__WORK INSTRUCTIONS__. An unchanged copy of all the lines below is expected, and it should contain no pictures.

__EXERCISE INPUTS__.
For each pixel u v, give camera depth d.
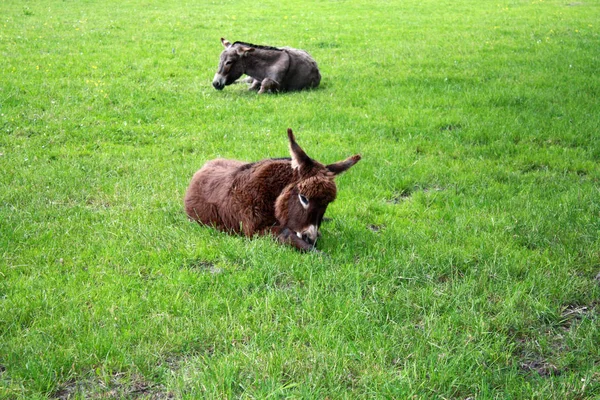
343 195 8.46
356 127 11.81
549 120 11.95
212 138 11.06
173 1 31.98
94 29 22.80
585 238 6.87
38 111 12.47
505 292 5.76
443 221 7.62
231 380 4.40
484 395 4.28
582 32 22.47
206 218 7.32
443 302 5.56
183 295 5.60
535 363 4.81
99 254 6.54
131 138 11.16
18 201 8.04
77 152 10.25
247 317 5.28
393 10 29.77
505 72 16.27
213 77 16.06
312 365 4.65
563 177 9.10
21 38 20.23
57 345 4.83
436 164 9.74
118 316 5.26
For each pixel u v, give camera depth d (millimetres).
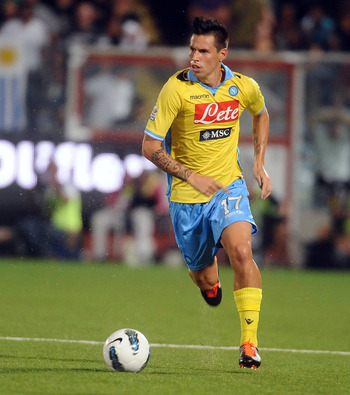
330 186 61656
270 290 48688
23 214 59688
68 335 28719
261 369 22281
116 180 59938
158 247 61094
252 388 18312
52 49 60219
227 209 22469
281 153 61156
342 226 61875
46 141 59406
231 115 22953
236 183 23297
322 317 37812
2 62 59656
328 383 19922
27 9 67750
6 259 60156
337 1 72625
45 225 59875
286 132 61125
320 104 61500
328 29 72188
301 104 61250
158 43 71000
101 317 34625
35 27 67688
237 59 61438
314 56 61438
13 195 59375
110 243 60438
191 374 20438
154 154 22219
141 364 20078
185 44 71000
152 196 60312
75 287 46281
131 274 54500
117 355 19938
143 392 17094
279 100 61312
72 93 60000
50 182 59469
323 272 60812
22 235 60062
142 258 60875
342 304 43312
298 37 71812
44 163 59469
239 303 21344
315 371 22328
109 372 19953
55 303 38906
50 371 19812
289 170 61094
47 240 60219
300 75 61375
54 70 60031
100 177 59844
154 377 19438
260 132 24156
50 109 59750
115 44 69500
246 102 23281
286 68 61375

__ANSWER AREA__.
For each pixel u v, give camera depth d.
343 195 8.46
356 127 11.81
549 120 11.95
212 138 11.06
173 1 31.98
94 29 22.80
585 238 6.87
38 111 12.47
505 292 5.76
443 221 7.62
231 380 4.40
484 395 4.28
582 32 22.47
206 218 7.32
443 302 5.56
183 295 5.60
535 363 4.81
99 254 6.54
131 138 11.16
18 201 8.04
77 152 10.25
247 317 5.28
393 10 29.77
505 72 16.27
213 77 16.06
312 365 4.65
563 177 9.10
21 38 20.23
57 345 4.83
436 164 9.74
118 316 5.26
For each pixel u v, give camera depth d (millimetres).
330 186 61656
270 290 48688
23 214 59688
68 335 28719
261 369 22281
116 180 59938
158 247 61094
252 388 18312
52 49 60219
227 209 22469
281 153 61156
342 226 61875
46 141 59406
231 115 22953
236 183 23297
322 317 37812
2 62 59656
328 383 19922
27 9 67750
6 259 60156
337 1 72625
45 225 59875
286 132 61125
320 104 61500
328 29 72188
301 104 61250
158 43 71000
101 317 34625
35 27 67688
237 59 61438
314 56 61438
13 195 59375
110 243 60438
191 374 20438
154 154 22219
141 364 20078
185 44 71000
152 196 60312
75 287 46281
131 274 54500
117 355 19938
143 392 17094
279 100 61312
72 93 60000
50 182 59469
323 272 60812
22 235 60062
142 258 60875
342 304 43312
298 37 71812
44 163 59469
239 303 21344
315 371 22328
109 372 19953
55 303 38906
50 371 19812
289 170 61094
47 240 60219
300 75 61375
54 70 60031
100 177 59844
154 377 19438
260 132 24156
50 109 59750
115 44 69500
246 102 23281
286 68 61375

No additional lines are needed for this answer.